The increase in loans to large corporations was particularly notable. During the same period, loans rose by 5.222 trillion won (from 82.4092 trillion won to 87.6312 trillion won). A representative from Bank A said, "The rise in interest rates has led large corporations, burdened by corporate bond issuance, to turn to bank loans." According to the Financial Supervisory Service, the issuance of general corporate bonds in March was 1.837 trillion won, down 65.8% from the previous month. Large corporations have chosen bank loans over corporate bond issuance, their primary funding method, due to the sharp rise in bond yields following the base interest rate hikes.

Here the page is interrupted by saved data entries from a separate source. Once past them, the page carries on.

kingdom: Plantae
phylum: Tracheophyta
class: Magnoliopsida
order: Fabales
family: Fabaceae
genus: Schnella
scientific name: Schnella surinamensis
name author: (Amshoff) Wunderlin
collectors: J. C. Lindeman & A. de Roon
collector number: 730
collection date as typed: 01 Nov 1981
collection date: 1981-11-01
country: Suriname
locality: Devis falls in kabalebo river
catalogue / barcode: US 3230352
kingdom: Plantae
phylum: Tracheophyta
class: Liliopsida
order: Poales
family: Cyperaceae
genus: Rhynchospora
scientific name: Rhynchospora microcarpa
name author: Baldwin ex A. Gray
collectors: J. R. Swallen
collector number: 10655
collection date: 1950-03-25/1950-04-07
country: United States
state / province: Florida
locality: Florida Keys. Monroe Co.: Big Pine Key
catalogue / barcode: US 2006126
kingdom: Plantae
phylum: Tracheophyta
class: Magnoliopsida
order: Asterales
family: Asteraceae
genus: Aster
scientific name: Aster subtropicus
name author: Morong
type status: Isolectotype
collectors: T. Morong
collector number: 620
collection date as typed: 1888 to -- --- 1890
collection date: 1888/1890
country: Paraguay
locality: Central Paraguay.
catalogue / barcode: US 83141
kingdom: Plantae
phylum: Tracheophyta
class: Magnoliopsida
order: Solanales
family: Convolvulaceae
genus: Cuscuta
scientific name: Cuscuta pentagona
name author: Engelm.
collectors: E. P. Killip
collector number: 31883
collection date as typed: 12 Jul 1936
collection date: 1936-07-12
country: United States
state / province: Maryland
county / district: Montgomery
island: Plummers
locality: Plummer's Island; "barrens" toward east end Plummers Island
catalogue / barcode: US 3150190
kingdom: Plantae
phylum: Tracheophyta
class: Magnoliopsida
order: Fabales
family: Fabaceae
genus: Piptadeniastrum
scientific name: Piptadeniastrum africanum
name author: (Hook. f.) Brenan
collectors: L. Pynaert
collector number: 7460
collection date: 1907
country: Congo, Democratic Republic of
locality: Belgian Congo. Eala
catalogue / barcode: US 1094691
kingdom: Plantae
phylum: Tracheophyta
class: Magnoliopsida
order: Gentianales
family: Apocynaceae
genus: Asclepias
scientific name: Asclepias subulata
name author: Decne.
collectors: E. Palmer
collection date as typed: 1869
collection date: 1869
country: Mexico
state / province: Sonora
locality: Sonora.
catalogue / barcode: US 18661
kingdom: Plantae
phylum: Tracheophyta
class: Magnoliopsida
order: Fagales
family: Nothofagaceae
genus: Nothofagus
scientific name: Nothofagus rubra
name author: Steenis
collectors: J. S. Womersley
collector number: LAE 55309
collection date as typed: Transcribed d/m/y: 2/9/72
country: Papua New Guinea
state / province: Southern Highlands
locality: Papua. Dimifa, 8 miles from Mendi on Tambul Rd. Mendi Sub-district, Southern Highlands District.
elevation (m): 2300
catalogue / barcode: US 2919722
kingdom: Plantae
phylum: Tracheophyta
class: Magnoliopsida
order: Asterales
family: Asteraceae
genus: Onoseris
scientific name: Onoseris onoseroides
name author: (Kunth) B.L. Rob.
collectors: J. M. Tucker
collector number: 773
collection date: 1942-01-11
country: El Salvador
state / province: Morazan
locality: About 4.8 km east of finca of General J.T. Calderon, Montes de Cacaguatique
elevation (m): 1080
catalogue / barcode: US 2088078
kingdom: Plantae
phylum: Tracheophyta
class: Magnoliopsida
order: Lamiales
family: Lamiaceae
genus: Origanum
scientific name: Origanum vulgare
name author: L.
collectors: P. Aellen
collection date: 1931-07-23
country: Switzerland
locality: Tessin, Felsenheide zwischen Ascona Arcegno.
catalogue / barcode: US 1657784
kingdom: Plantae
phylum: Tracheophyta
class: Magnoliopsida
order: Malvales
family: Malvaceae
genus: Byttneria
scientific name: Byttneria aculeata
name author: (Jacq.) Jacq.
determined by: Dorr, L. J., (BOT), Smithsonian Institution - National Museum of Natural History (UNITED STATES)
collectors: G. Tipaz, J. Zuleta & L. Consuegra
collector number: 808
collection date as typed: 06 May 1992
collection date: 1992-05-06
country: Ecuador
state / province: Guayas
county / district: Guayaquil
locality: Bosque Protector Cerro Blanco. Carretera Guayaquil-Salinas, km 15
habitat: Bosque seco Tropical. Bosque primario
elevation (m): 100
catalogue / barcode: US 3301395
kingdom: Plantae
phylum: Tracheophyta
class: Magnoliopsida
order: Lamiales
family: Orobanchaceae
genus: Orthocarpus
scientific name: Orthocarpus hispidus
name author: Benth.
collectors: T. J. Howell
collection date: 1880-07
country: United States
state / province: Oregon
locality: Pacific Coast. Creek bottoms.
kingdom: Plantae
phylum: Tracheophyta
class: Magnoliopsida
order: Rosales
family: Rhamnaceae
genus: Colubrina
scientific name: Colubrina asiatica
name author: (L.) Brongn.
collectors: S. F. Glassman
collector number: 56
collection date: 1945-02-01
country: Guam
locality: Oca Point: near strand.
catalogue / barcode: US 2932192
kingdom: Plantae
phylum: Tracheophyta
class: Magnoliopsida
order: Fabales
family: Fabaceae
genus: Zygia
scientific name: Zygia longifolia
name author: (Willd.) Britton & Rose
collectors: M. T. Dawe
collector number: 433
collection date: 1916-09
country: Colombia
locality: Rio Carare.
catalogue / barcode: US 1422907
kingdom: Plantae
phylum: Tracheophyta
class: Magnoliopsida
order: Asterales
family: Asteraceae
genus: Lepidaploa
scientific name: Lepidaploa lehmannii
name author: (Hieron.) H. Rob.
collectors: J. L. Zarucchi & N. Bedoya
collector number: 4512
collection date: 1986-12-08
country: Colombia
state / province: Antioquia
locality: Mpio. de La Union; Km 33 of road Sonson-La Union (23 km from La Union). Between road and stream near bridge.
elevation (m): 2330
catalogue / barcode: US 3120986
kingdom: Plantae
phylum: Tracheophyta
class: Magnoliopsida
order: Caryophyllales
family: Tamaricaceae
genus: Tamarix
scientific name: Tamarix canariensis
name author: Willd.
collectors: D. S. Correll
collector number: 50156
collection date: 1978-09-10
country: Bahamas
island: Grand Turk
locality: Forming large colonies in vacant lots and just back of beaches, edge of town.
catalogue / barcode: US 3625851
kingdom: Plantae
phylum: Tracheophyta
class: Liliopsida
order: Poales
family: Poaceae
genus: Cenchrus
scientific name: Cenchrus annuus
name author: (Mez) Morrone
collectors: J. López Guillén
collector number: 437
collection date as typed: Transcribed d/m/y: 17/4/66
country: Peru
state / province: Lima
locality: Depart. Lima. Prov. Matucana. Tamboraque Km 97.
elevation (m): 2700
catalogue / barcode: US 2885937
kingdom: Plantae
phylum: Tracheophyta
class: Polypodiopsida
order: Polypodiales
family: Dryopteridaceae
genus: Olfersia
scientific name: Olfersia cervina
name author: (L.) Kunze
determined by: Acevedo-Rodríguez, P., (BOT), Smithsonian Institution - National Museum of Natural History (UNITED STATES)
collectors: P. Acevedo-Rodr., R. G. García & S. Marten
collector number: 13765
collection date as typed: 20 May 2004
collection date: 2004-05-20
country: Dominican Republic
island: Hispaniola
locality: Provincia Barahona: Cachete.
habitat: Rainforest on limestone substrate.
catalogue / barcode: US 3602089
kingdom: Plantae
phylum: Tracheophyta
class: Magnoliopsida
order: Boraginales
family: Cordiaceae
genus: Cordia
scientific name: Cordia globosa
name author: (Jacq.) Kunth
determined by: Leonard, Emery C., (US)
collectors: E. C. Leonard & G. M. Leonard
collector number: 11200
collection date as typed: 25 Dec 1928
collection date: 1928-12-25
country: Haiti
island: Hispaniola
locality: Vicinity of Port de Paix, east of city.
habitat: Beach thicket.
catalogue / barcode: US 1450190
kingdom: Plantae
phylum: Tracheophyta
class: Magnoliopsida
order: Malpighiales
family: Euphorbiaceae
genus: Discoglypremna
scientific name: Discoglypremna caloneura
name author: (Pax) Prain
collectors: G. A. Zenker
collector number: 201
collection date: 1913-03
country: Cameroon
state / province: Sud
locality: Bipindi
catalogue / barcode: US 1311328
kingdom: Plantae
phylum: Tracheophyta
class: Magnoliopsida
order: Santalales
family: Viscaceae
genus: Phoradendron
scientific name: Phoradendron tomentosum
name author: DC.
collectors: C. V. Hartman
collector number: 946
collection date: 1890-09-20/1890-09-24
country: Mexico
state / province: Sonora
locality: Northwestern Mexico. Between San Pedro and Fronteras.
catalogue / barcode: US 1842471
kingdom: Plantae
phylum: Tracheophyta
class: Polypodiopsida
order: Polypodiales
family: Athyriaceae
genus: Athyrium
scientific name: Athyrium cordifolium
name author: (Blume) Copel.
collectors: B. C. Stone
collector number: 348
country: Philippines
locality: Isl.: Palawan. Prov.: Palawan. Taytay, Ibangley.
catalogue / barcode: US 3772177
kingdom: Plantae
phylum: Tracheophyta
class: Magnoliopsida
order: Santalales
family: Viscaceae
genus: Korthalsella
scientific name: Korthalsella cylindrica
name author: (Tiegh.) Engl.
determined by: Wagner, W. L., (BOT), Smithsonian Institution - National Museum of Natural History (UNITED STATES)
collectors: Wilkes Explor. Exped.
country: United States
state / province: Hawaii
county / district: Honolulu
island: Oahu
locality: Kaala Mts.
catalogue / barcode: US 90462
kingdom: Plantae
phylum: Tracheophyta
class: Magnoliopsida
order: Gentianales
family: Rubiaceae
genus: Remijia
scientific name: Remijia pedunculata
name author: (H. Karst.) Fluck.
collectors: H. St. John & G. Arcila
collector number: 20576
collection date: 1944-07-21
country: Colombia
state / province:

As of April, outstanding SME loans at the five major banks totaled 572.9246 trillion won, increasing by 119.4401 trillion won this year alone. Competition among banks is fierce for loans to high-quality SMEs expanding factories or making investments. Establishing a relationship through facility loans initially can lead to operational loans later. A representative from Bank B said, "Banks are competing to increase market share by lowering corporate loan interest rates." According to the Bank of Korea, the corporate loan interest rate at deposit banks (based on new loans in March) was 3.39%, which is 0.59 percentage points lower than the household loan rate (3.98%).


Among SME loans, loans to individual business owners increased by 8.3232 trillion won, accounting for about one-third of the total corporate loan increase. Most of these are loans to small business owners, which banks explain are mostly policy funds related to the COVID-19 crisis rather than investments. "Loans to self-employed individuals carry a higher risk of becoming non-performing loans compared to other sectors, which is a burden for banks," they added.